A local firm has opened a $70 million state-of-the-art facility, bringing food logistics, production and services under one roof.
The facility in Jurong looks poised to transform the way local food manufacturers go about scaling up their operations for internationalisation.
Singapore-based investment holding firm Commonwealth Capital, with stakes in home-grown brands such as The Soup Spoon, Udders, Pastamania and Roxy Laksa, opened its massive 300,000 sq ft headquarters yesterday.
Other than hosting some of food manufacturing's most high-tech innovations, the integrated facility will also improve logistics processes, increase time savings and provide economies of scale for food production.
Deputy Prime Minister Tharman Shanmugaratnam, who was guest of honour at the launch, said that Commonwealth Capital is showing "a very important way" for the food industry to develop.

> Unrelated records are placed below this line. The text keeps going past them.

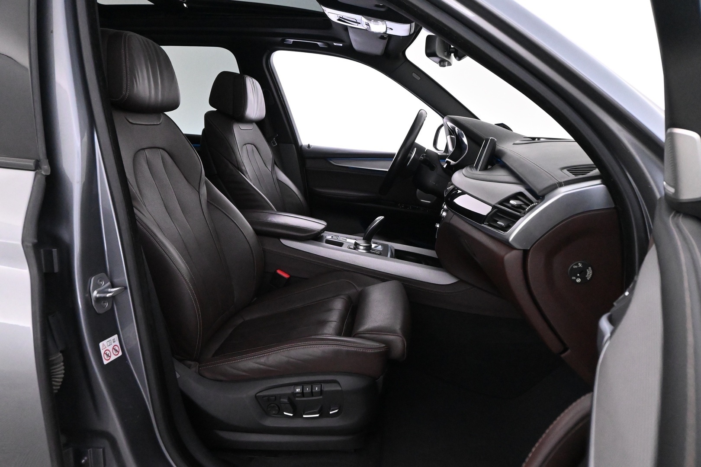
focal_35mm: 27
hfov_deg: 67.4
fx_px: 526
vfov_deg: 47.9
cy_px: 234
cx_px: 350
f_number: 7.1
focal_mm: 18
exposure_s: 1/30
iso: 7200
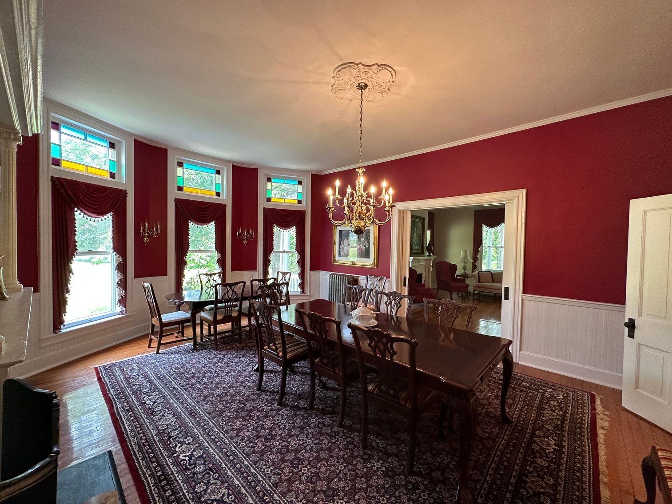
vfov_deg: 85.7
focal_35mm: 14
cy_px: 252
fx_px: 272
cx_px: 336
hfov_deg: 102.1
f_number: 2.2
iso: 320
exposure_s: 1/120
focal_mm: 2.22
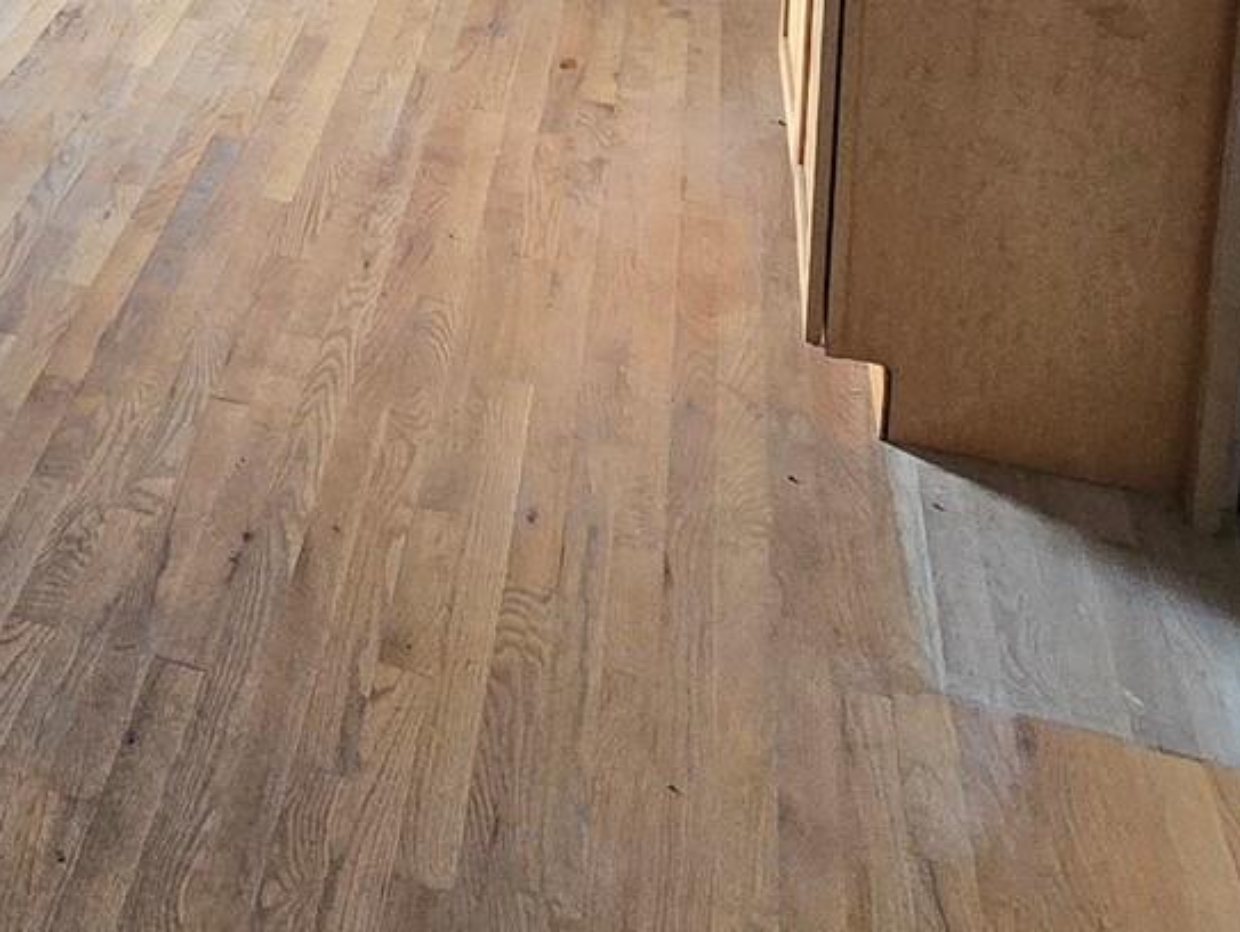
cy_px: -512
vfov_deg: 23.2
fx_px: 1756
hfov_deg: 34.3
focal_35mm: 49
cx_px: -80
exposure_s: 1/100
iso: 640
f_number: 2.2
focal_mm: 2.2
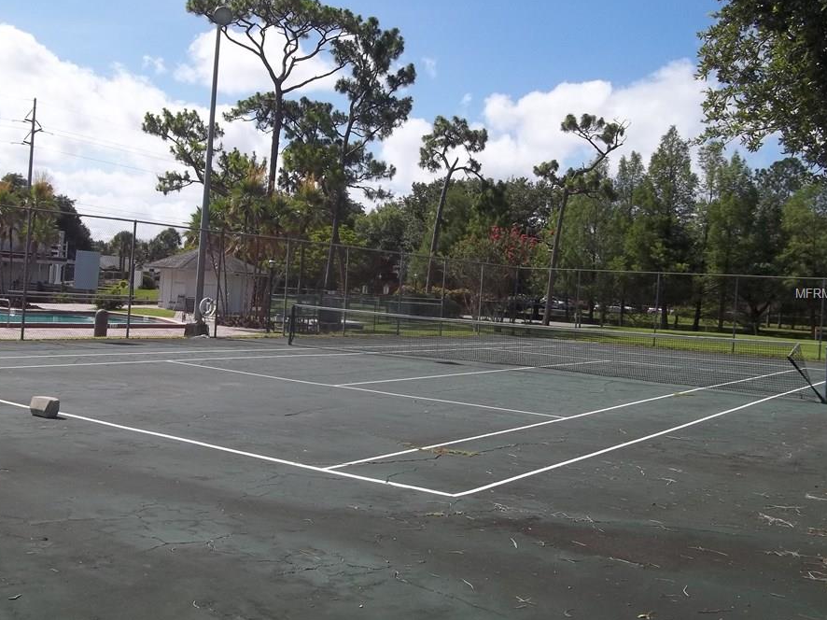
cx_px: 374
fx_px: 884
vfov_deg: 38.6
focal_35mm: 37
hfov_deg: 50.1
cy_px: 294
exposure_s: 1/200
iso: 64
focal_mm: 5.7
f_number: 8.8
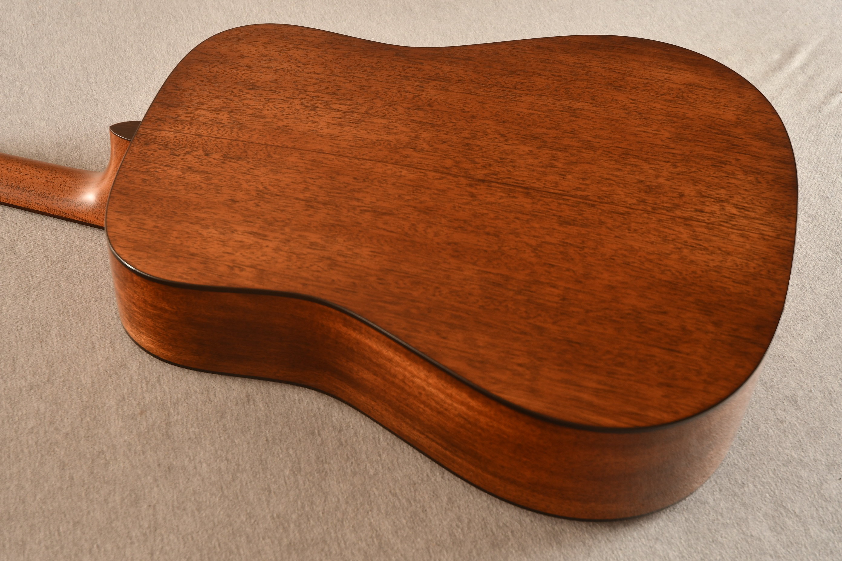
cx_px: 421
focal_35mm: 66
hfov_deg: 30.5
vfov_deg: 20.6
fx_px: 1544
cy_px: 280
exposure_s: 1/20
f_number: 5
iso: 200
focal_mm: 44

"I think that is an important way forward - retain the character and diversity of our industry but go for sharing of services, go for back-end systems that involve larger investors coming in and smaller players being able to leverage those systems," he said.

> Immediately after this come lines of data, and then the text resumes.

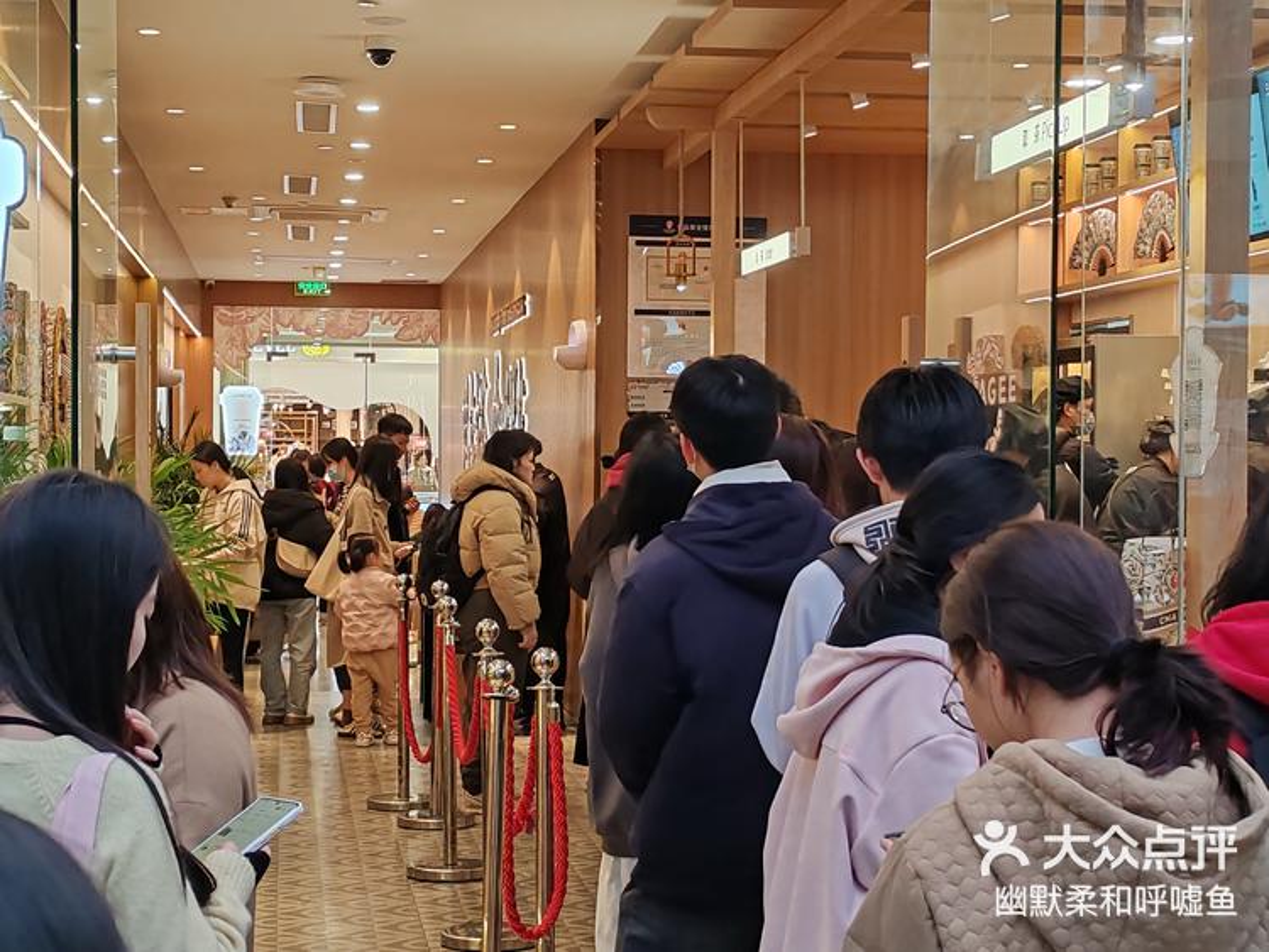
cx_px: 634
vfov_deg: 20.2
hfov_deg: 26.7
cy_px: 476
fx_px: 2677
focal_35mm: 73
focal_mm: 6.12
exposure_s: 1/100
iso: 500
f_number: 1.9
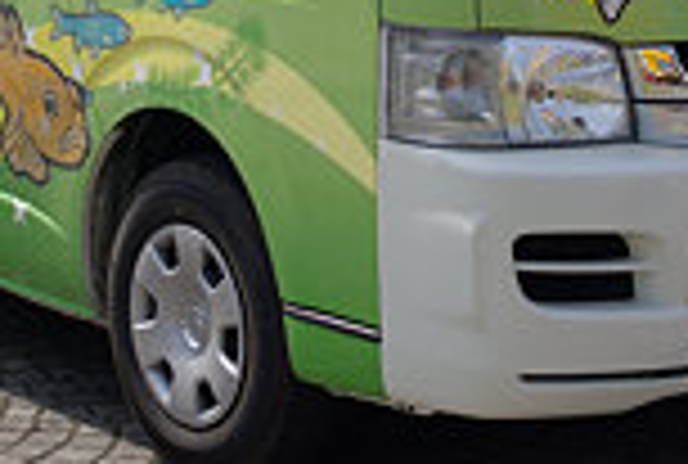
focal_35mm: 136
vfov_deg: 10.0
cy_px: -106
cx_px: 288
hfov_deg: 15.0
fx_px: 2616
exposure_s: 1/320
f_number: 7.1
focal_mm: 31
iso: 100
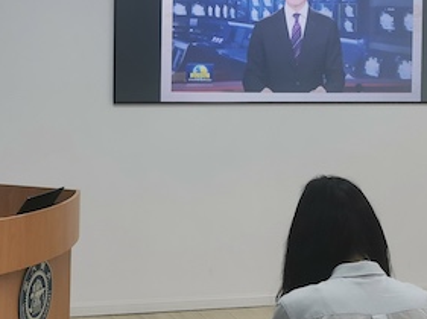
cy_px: 91
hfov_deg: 25.4
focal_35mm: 77
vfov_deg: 19.0
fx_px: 949
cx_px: 210
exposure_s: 1/100
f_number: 1.8
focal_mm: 5.58
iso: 125
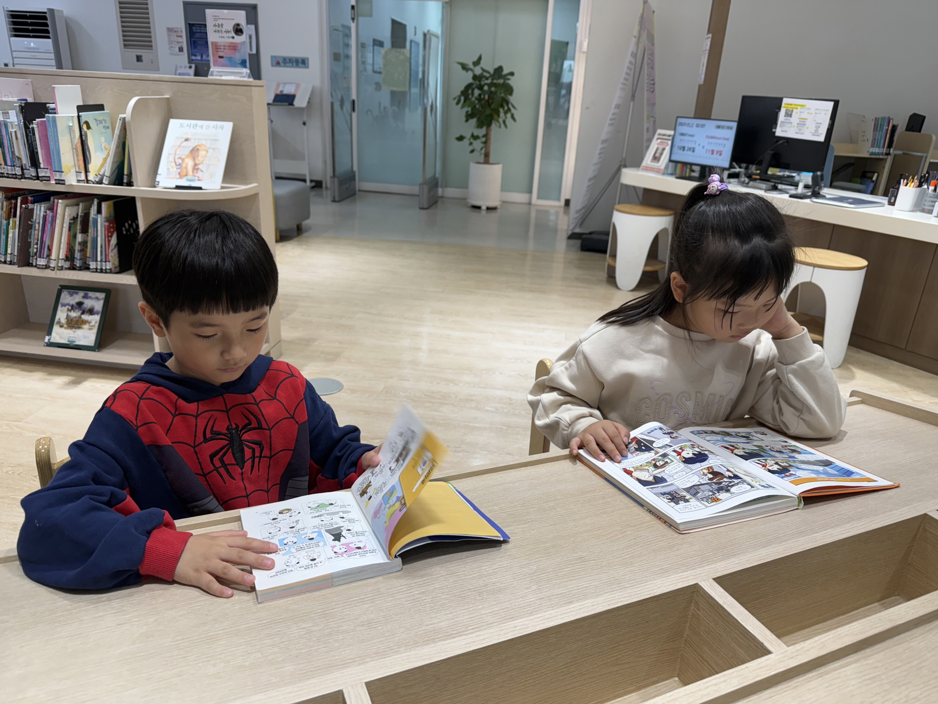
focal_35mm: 24
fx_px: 650
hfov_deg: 71.6
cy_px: 352
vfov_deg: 56.8
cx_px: 469
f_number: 1.78
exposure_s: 1/120
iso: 64
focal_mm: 6.76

Mr Andrew Kwan, group managing director of Commonwealth Capital, said internationalisation is a key driver for the creation of the facility. "This facility was built for international markets. If it was just for the domestic market, we would be under-utilising it."
The company hopes to derive at least 50 per cent of its revenue from exports in the next two years - a major increase from its current share, which Mr Kwan said was "very little".
While more than half of its production is for its in-house brands, Mr Kwan expects this proportion to skew towards external brands as the facility ramps up production for exports.
It currently produces pastries, meat, seafood and ready-to-eat meals like nasi lemak for both in-house and external brands. Brands under the group serve 24,000 meals daily to its 151 cafes and restaurants in 12 countries.
Mr Kwan said that the company is targeting Asia-Pacific, as well as the Middle East as the facility is halal-certified.
The facility boasts Singapore's first high-pressure processing line, a $2-million equipment which will increase the shelf life of food while retaining its nutritional quality.
Mr Andrew Chan, managing director of the Soup Spoon, said it could increase the current shelf life of The Soup Spoon's soup sachets from two weeks to three months, which would allow the company to export the product.
Other brands are welcome to try the technology on a pay-per-use basis, he said, adding that they will be starting a masterclass for the use of the technology.
The building also boasts a fully automated 13-storey warehouse which has a computer-controlled system. It does not require any manpower to place and retrieve items inside the minus 28 deg C storeroom.
The facility also helps brands to reap economies of scale. Mr Kwan said that a Singapore chain with 30 to 40 outlets "is just a start-up" in markets like Japan or the United States, and would not be able to compete on price competitively.
As a result, raw material requirements such as flour and eggs are consolidated at the facility to allow the different brands to enjoy economies of scale.
Mr Kwan emphasised that "Singapore Inc has a unique proposition" because of its credibility in food safety.
"We are very focused on helping local brands that have shown a lot of potential to scale up, and to go overseas as well - that's a bit of national service that we are doing."